What can we say about GM’s future, then? Based on Barra’s Nov. 19 restructuring announcement, it’s fair to conclude that GM is placing its biggest bet on Cruise Automation, the San Francisco-based driverless car company that GM bought for $581 million and is now worth some $14.6 billion (all figures US dollars). GM is sending its president, Dan Amman, the former investment banker, to take over Cruise in the new year.

That move along demonstrates that GM sees Cruise as central to its future. But is it? Who knows, really? Silicon Valley start-ups come and go like I change socks, most of them over-promising and under-delivering. There is no guarantee that Cruise will end up the autonomous technology leader; it might just be the next Netscape. Cruise could go bust as quickly as it zoomed to being worth billions.

In the meantime, GM has been cutting and slashing in all sorts of places. GM jettisoned its European operation, sold out in Russia, killed its efforts in India and is phasing out most of its passenger car lineup. GM is a shadow of its greatest self now, and literally half the company it was at bankruptcy. It’s hard to see where GM is going. We know for certain the Volt, the centrepiece of GM’s high-tech ambitions a decade ago when emerging from bankruptcy, won’t be part of the future.

Now to FCA. Ugh.

Former FCA CEO Sergio Marchionne died, sadly, some months ago and for industry watchers that know this business, that was the signal of an impending crisis. FCA is a loose collection of undercapitalized brands. FCA has for the last decade struggled with the capital requirements of a global car company. Marchionne was the glue that held it all together, through his brilliance, guile, charm, derring-do and shear genius for business. Most important of all, he had the trust of the Agnelli family which controls FCA.

Today, FCA is the Ram pickup and Jeep. Period. Those are the parts that make loads and loads of money. The rest — from Dodge, to Fiat to Alfa Romeo — is a money pit.
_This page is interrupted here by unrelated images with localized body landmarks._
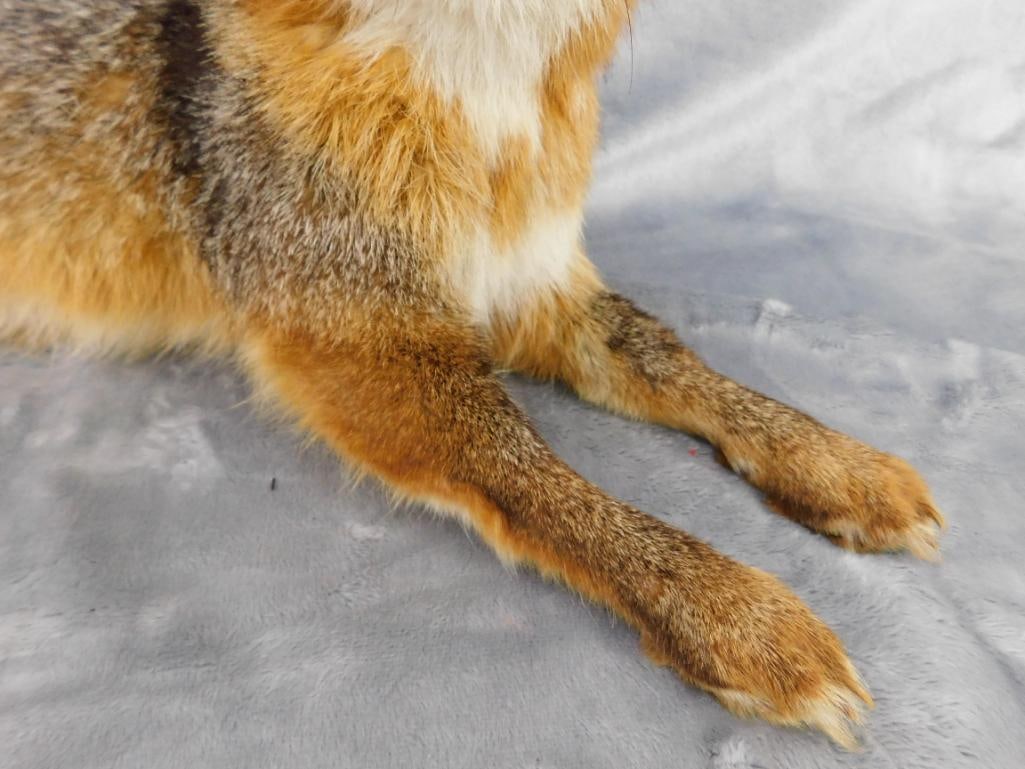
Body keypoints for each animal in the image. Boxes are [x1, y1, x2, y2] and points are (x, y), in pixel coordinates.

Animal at [0, 0, 946, 749]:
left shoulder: (529, 275)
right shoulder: (359, 330)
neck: (477, 91)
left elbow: (663, 352)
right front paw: (731, 611)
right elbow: (524, 465)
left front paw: (831, 461)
FCA simply does not have the capital or expertise to turn around this haphazard collection of nameplates. For now, FCA shoulders on, but any sort of economic downturn will thrust FCA into a death spiral. The sharks of the car business are waiting for the Jeep and Ram fire sale. I don’t think they have long to wait.

In the meantime, FCA CEO Mike Manley, Marchionne’s successor, soldiers on. But he’s no Sergio. Everyone who knows this business knows that. And I don’t mean to slight Manley. It’s just that Marchionne was one-of-a-kind and at FCA, I would argue irreplaceable. He knew that, I am certain. Which is why he stayed on the job even as his health suffered and died as CEO.

Here’s the takeaway: Detroit-based, or Detroit-centered, car companies are in deep trouble. They are all profitable for the time being, but each is racing into a period of crisis and there will be no Obama administration there to appoint someone like former Obama car czar Steve Rattner to sort things out. President Trump? Who thinks he’s capable of steering these car companies out of a crack-up and into recovery?